另一个声音略为沙哑的说∶“到嘴的鸭子就这么飞了,听说还是老师呢?可惜可惜。”
听著他们的对话,我们的身体同时颤动,原来他们就是偷走龙燕燕衣服的人。
粗嗓子说,“妈的,害的老子一肚子火没地方出”。
另一人说∶“这女的也骚,下河洗澡脱的光光的,也别说,她这些衣服咱这地方也少见,就像电影里那些城里女人穿的一样。
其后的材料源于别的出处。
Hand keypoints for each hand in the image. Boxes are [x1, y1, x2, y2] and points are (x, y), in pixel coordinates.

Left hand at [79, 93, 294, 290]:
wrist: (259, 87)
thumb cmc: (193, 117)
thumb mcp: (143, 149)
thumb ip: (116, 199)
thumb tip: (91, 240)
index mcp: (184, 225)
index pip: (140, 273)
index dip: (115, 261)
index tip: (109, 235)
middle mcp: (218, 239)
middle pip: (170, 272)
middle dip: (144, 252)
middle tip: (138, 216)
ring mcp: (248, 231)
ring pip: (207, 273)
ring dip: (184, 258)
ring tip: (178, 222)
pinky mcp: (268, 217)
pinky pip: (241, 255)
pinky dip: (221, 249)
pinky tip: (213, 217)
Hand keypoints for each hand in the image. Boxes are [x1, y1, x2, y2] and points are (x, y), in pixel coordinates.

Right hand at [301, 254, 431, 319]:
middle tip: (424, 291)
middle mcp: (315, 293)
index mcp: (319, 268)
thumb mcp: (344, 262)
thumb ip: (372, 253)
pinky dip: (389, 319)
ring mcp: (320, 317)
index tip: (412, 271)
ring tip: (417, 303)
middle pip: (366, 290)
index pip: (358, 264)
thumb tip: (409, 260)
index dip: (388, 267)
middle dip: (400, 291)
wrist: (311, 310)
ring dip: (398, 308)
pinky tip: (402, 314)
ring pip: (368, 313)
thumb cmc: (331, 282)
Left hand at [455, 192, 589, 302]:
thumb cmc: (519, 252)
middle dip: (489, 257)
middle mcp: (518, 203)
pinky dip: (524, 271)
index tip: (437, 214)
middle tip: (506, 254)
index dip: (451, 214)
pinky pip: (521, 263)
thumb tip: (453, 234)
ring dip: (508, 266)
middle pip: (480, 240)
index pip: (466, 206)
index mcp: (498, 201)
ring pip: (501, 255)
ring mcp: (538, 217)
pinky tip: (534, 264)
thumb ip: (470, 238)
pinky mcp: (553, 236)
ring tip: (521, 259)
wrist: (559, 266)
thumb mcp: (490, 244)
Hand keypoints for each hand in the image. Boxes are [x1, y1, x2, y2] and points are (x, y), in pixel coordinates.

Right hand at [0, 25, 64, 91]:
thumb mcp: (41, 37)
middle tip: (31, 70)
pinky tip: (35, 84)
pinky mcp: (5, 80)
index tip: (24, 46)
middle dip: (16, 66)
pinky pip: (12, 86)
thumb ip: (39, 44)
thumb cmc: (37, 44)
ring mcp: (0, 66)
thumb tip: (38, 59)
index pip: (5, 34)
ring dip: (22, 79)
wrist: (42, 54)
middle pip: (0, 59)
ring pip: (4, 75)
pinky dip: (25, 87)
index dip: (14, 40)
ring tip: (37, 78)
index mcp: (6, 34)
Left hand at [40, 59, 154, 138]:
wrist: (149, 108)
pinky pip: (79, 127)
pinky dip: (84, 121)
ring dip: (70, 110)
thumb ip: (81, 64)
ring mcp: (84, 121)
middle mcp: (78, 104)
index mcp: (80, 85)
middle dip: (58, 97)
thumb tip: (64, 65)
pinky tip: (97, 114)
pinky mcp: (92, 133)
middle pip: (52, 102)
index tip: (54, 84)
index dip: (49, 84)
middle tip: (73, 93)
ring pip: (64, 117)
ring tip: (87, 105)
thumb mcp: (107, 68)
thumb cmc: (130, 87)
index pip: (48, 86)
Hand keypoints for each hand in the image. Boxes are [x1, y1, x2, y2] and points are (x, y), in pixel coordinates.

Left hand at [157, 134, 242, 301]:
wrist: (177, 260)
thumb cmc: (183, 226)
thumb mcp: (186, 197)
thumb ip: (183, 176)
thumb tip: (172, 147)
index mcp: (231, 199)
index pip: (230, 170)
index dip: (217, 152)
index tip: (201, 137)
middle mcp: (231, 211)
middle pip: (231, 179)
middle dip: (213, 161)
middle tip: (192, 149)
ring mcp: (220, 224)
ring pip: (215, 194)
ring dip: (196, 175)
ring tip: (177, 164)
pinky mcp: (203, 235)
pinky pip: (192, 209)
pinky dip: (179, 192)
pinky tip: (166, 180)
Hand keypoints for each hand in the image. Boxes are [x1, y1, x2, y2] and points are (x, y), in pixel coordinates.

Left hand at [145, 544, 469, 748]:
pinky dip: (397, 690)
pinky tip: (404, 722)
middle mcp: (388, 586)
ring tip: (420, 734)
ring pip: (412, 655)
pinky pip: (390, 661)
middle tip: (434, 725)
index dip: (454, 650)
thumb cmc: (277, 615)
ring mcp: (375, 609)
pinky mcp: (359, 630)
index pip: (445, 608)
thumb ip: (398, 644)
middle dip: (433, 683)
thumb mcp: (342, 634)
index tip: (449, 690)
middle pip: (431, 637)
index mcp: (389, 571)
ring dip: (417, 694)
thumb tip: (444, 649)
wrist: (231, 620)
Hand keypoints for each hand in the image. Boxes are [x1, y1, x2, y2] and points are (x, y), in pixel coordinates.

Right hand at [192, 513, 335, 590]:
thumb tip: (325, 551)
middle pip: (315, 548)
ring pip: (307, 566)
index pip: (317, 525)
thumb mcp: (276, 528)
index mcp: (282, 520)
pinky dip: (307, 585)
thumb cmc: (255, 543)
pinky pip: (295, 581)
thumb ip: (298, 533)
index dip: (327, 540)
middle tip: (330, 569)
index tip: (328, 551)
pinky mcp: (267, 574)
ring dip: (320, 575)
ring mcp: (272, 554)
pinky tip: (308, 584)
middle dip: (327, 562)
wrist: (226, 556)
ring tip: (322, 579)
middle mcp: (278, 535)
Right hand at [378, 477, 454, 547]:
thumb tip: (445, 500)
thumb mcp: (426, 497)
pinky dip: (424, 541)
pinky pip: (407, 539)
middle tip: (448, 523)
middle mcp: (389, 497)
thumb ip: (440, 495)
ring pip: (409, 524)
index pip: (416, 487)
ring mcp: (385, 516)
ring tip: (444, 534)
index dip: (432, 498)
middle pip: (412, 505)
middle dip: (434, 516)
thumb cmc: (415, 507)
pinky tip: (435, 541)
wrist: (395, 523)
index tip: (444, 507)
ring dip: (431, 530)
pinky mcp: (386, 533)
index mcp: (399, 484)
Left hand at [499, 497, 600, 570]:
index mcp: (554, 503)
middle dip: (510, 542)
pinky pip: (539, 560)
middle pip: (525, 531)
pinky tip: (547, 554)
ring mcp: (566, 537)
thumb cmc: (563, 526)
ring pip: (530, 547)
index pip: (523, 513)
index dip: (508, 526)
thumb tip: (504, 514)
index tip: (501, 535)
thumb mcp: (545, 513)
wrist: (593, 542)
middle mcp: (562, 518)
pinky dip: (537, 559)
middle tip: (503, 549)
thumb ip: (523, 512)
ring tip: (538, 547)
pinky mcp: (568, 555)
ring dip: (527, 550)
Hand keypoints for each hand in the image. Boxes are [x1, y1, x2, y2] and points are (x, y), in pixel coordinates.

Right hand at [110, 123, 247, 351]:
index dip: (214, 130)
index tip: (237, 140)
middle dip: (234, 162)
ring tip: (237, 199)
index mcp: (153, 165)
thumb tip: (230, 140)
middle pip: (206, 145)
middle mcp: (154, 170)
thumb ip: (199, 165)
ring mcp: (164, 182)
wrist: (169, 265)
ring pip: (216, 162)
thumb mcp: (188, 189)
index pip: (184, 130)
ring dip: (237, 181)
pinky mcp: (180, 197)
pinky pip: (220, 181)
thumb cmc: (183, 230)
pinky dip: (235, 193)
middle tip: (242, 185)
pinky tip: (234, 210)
摸起来滑滑的,就像摸著她的身子一样”。
粗嗓子淫亵的笑著,“妈的,就拿她的奶罩先出出火”。
说话间两人在离我们藏身处不远的一堆石块边停下,接著就听见衣物和肉体摩擦的声音,还有他们急促的喘息声。
龙燕燕的神色又羞又怒,看来她也清楚那两人正在用她的贴身衣物在做什么事,我贴在她的耳角,用极其细微的声音说∶“别生气,我记住他们的声音了,明天我就抓住他们,给你出气”。
龙燕燕轻微的点著头,眼里满是感激的神色。
我们一动不动的紧压在一起,听著他们淫亵地喘息声,那两个家伙陶醉在手淫的快感中,一点也没有发觉我们两个赤裸的身体就在他们附近。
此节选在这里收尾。